The focus on Hispanic immigrants, especially those fleeing dangerous conditions in Central America that the U.S. has had a historical hand in fostering, is ironic considering migrants from other countries that border agents have encountered. The largest group from outside the Western Hemisphere is from India, from which 9,000 persons in fiscal 2018 were caught, and this year the numbers have only increased. The Pew Foundation now admits that illegal immigration from India is the fastest growing among all nations, and unlike migrants from other parts of the world, many if not most of these people are hardly coming from “deprived” situations. Many reportedly pay “coyotes” up to $25,000 to assist them in crossing the border—which in India is enough to live extremely comfortable lives for several years; the average yearly income in India is $1700—although the country does have one of the widest income disparities in the world, typically based on caste discrimination that prevents a lower caste person from improving their condition by “interloping” onto the privileges of a higher caste--a "system" that continues to function despite laws supposedly outlawing caste discrimination. Nevertheless, once they cross the border undetected, Indian migrants can avail themselves to the protection of not just the fact that they are not the principle targets politically or by law enforcement, but because there is large network of Indian-owned businesses (anywhere from convenience stores to tech companies) offering them protection from such inconveniences as immigration authority attentions.

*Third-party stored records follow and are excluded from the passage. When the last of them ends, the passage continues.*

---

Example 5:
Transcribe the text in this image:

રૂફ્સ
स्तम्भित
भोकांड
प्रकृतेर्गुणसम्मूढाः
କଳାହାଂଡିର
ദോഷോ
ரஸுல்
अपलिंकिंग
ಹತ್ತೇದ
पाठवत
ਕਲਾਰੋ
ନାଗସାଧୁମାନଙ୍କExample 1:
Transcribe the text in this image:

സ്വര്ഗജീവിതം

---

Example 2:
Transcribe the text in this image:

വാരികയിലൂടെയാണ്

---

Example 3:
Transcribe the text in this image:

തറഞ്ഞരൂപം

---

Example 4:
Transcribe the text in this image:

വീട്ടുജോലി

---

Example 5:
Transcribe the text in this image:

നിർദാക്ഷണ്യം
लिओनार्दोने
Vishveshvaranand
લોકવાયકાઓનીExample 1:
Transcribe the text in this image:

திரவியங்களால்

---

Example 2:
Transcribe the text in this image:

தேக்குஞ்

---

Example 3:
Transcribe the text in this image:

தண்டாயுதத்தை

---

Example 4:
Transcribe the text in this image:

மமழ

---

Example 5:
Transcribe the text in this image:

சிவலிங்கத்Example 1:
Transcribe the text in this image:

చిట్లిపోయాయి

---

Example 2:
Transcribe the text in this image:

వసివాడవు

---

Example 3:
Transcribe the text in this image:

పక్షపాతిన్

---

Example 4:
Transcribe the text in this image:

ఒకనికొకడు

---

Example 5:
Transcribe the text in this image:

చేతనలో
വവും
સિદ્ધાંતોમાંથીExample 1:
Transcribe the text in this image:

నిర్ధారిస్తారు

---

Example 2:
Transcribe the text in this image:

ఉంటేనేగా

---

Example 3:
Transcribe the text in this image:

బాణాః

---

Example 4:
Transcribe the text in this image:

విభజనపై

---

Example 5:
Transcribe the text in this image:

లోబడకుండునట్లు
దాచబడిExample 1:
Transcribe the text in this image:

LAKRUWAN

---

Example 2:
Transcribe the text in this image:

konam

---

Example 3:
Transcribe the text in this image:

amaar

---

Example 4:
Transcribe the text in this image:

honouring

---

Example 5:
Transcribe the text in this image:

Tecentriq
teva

On the other hand, any person who looks Hispanic is “suspect." The subhuman conditions of migrant detention—particularly of children—only reinforces the belief in many that they are little more than “animals” who come to “infest” the country with whatever Tucker Carlson’s latest racist rant is about. The fact that family separations have not only continued but have only increased since the initial “outrage” over them testifies to the fact that even those who claim to “care” are numbed into inertia by its very ubiquity. And let’s not ignore the fact that starting with the “criminalization” of cross-border labor streams in 1986 and up to the Trump administration’s virtual halt of asylum applications from Central America is the real reason for the so-called “crisis” on the border. Furthermore, deliberate raids like the ones in Mississippi should counter-demonstrate that there is not only a place for their labor in this country, but that it has just as much if not more merit as any Asian and Indian tech worker brought into this country, because they help put affordable food on the table of working people, while most office drone "tech" workers perform work that has little direct positive impact on the lives of most people. Instead, such mass raids only seem to reinforce the notion in many of an alleged “invasion,” which of course is how we arrived at the point of the El Paso massacre in the first place. Even MSNBC's Lawrence O'Donnell, in an otherwise sympathetic piece about the children left out on the streets, referred to the employment of these workers as a "crime."